> Task instructions:
Could you reproduce every line of these entries word for word, leaving the pictures out of your answer?

> Material for this task:
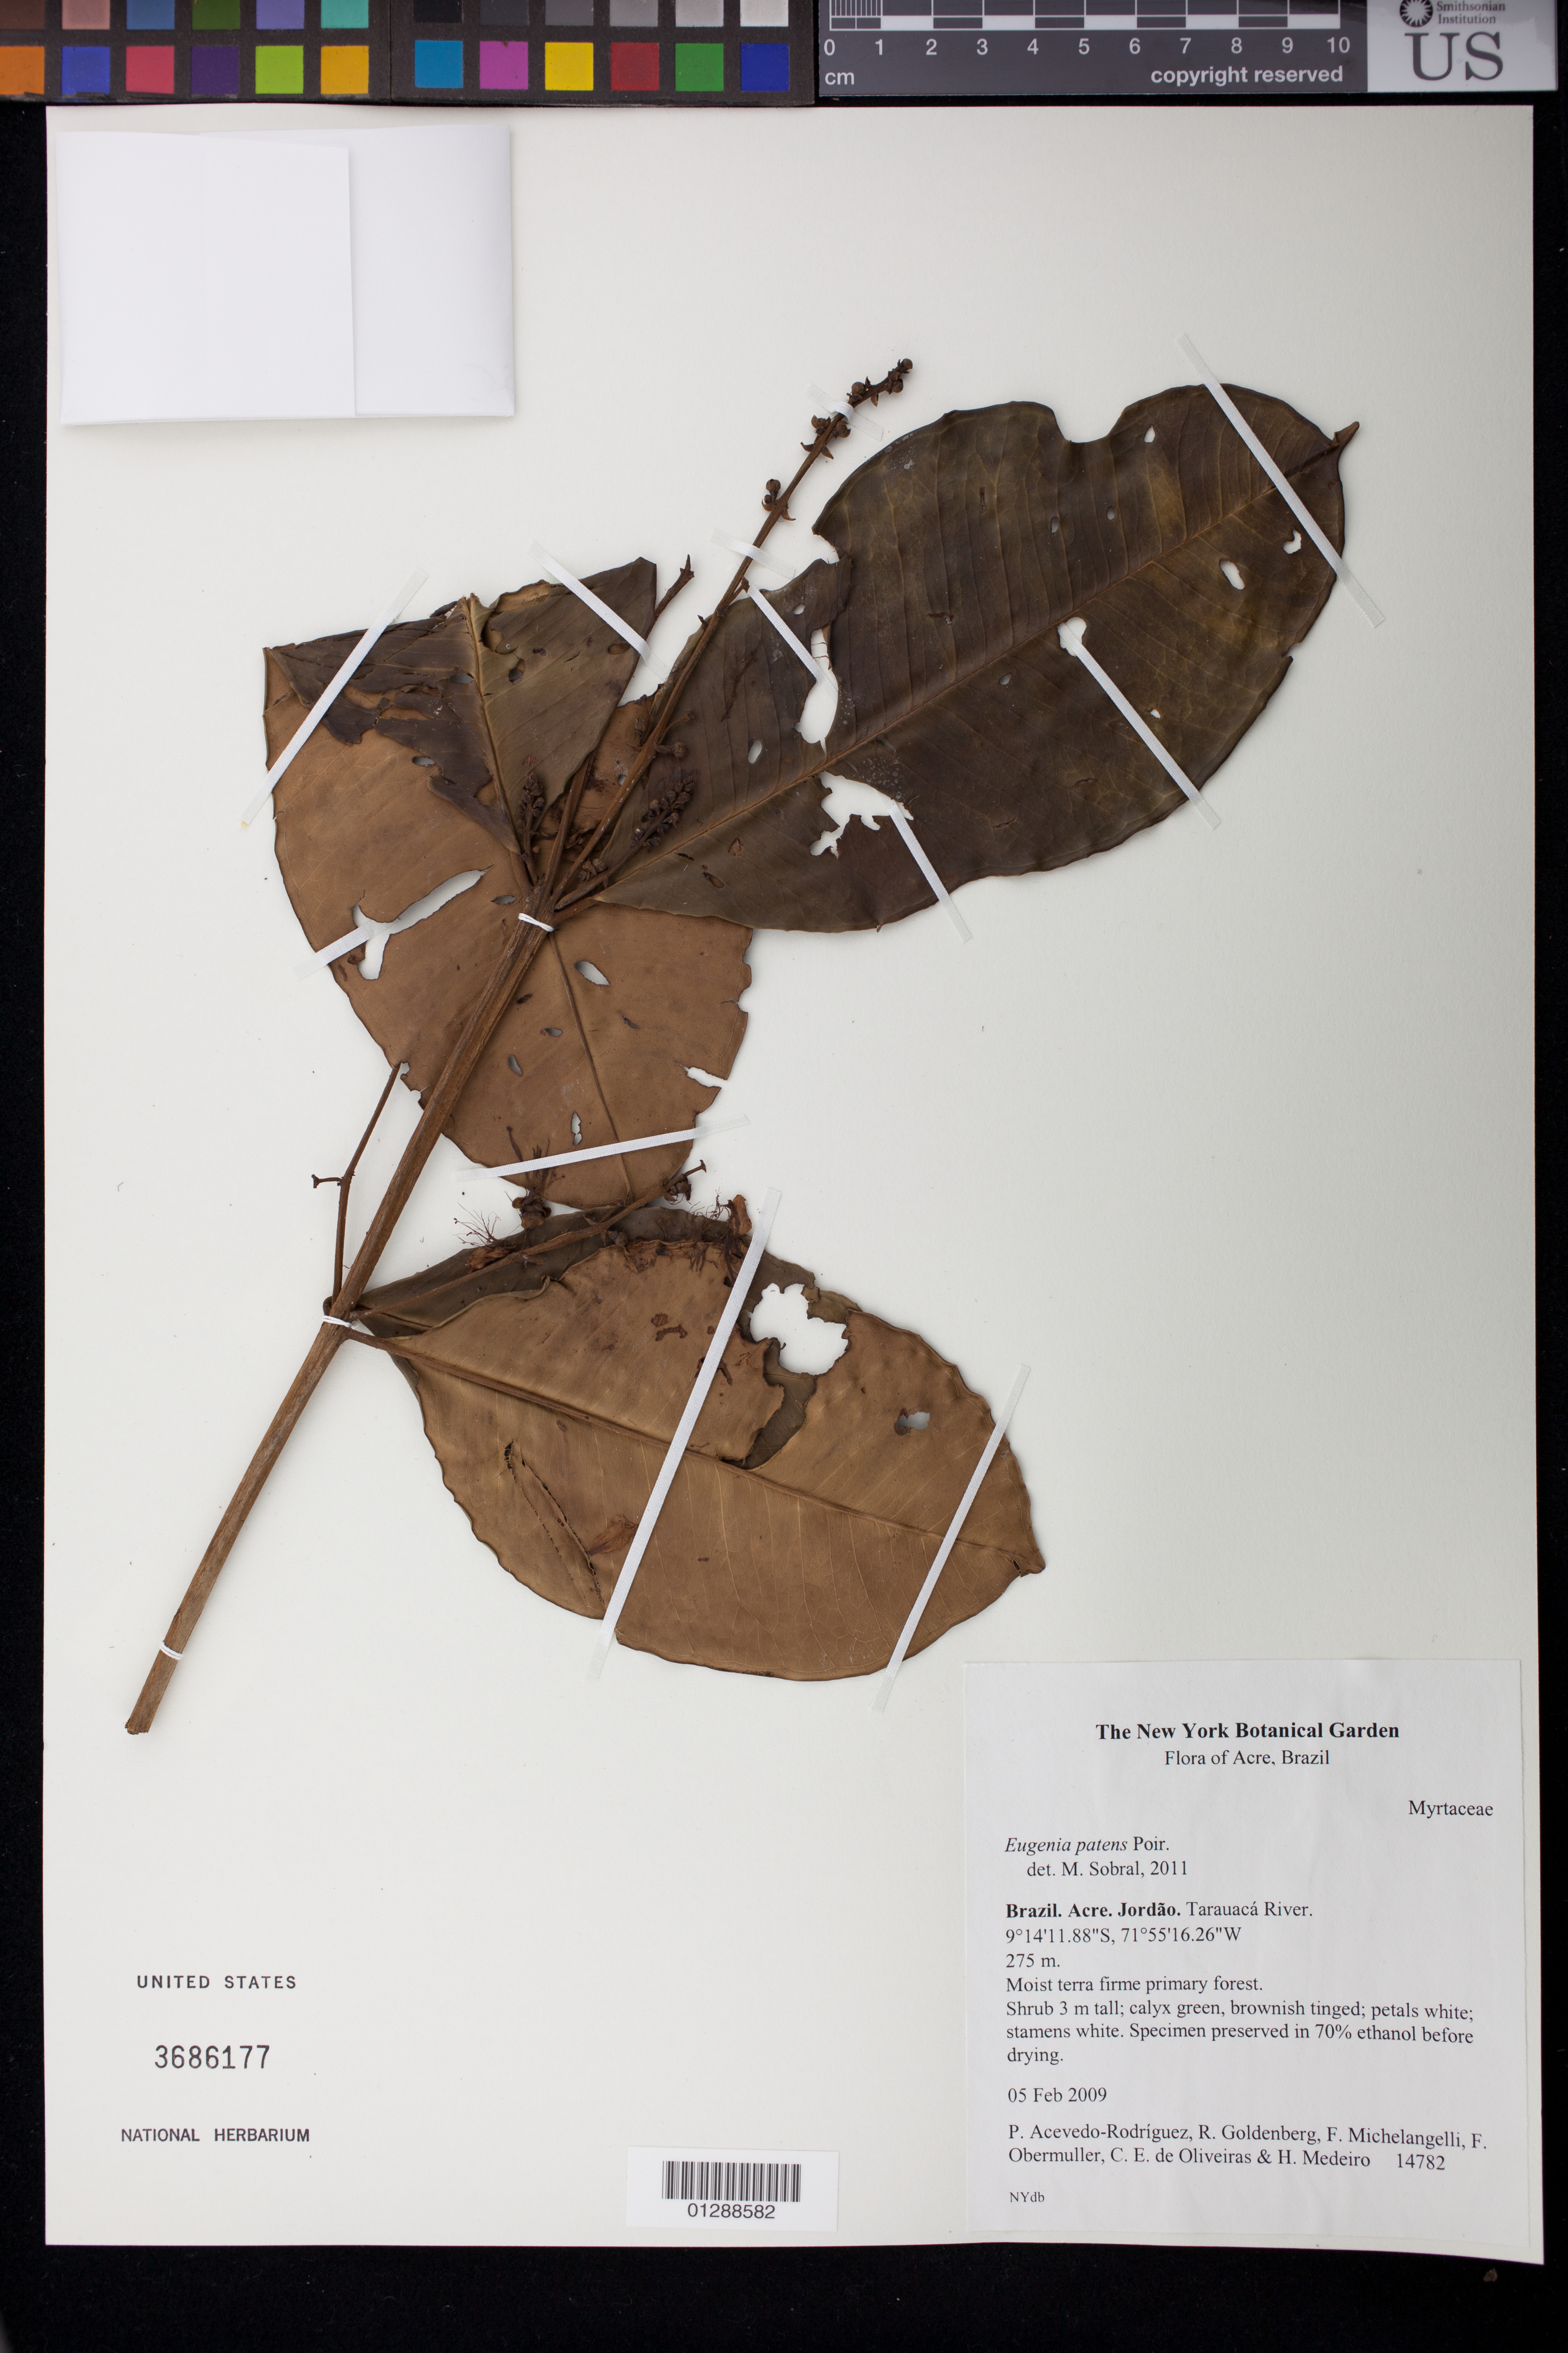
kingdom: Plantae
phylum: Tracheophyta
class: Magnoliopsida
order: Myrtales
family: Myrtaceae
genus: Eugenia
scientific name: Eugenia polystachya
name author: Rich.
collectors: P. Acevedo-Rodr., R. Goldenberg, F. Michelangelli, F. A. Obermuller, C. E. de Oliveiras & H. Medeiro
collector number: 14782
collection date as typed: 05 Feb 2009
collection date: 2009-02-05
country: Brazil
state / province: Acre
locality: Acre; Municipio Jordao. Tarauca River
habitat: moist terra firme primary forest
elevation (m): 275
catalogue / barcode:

> The output:
kingdom: Plantae
phylum: Tracheophyta
class: Magnoliopsida
order: Myrtales
family: Myrtaceae
genus: Eugenia
scientific name: Eugenia polystachya
name author: Rich.
collectors: P. Acevedo-Rodr., R. Goldenberg, F. Michelangelli, F. A. Obermuller, C. E. de Oliveiras & H. Medeiro
collector number: 14782
collection date as typed: 05 Feb 2009
collection date: 2009-02-05
country: Brazil
state / province: Acre
locality: Acre; Municipio Jordao. Tarauca River
habitat: moist terra firme primary forest
elevation (m): 275
catalogue / barcode:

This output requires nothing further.